Information Sharing Focus of Research at OHSU OGI School of Science and Engineering

   Portland, Ore.

Past negative reactions or consequences may influence people's willingness to share information

A U.S. Fish and Wildlife biologist knows something that could protect an endangered species of fish. But instead of telling a U.S. Forest Service ranger, he keeps the information within his own department. Later, the Forest Service is criticized by environmental groups for failing to protect the fish.

What kept the biologist from sharing what he knew? Perhaps he suffered negative consequences for sharing information in the past. He might have been criticized for not clearing the sharing of information with his supervisor, for example. Or, information he had shared in the past might have led to negative outcomes for wildlife.

That's the preliminary finding of a $100,000, one-year National Science Foundation (NSF) study conducted by researchers at OHSU's OGI School of Science & Engineering in Hillsboro, Ore.

The ongoing research has broad implications for information sharing and is particularly timely given the recent debate over what various agencies knew prior to the attacks on Sept. 11, and whether sharing information could have thwarted them.

"Sharing information is really a huge challenge for some government agencies because of their top-down approach to management and a culture that lends itself to secrecy," said Niki Steckler, Ph.D., an associate professor in the school's department of management in science and technology, who is the lead investigator of the study.
==============================
| Directions |
A – In the press release on information-sharing research, who is the lead investigator of the study?
B – Transcribe the press release on information-sharing research, starting with "A U.S. Fish" and going on through "protect the fish.".

[Collected data]
==============================
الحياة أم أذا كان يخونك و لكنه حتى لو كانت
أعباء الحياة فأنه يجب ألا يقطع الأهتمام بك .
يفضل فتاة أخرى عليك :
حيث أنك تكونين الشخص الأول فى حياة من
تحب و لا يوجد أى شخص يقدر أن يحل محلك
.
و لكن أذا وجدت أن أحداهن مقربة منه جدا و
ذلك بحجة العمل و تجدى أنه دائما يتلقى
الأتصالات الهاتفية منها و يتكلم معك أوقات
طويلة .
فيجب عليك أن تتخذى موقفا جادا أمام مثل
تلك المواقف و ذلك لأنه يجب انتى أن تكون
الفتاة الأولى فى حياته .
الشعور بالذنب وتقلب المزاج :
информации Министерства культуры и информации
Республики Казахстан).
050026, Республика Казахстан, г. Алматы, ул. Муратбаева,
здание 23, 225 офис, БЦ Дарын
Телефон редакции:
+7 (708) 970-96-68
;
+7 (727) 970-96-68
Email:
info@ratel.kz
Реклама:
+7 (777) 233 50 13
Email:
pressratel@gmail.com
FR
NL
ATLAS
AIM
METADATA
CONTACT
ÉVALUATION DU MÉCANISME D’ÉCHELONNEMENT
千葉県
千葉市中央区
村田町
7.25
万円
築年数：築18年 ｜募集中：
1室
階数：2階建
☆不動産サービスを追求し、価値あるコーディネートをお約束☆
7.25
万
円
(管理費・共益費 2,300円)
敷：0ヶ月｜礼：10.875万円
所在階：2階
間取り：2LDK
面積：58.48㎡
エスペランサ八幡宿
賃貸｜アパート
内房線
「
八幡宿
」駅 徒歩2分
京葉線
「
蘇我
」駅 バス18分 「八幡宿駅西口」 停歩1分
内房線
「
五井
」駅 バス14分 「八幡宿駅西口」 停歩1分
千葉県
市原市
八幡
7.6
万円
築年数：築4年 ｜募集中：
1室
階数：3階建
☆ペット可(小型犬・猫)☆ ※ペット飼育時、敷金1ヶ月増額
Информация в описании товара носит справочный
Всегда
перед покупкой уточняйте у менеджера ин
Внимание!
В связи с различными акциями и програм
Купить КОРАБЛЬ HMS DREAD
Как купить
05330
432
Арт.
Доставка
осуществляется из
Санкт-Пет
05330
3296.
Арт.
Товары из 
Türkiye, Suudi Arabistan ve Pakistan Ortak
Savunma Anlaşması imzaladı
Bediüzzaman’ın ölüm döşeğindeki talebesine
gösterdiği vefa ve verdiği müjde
==============================
| Task responses |
A – Niki Steckler, Ph.D., an associate professor in the school's department of management in science and technology.

B –
A U.S. Fish and Wildlife biologist knows something that could protect an endangered species of fish. But instead of telling a U.S. Forest Service ranger, he keeps the information within his own department. Later, the Forest Service is criticized by environmental groups for failing to protect the fish.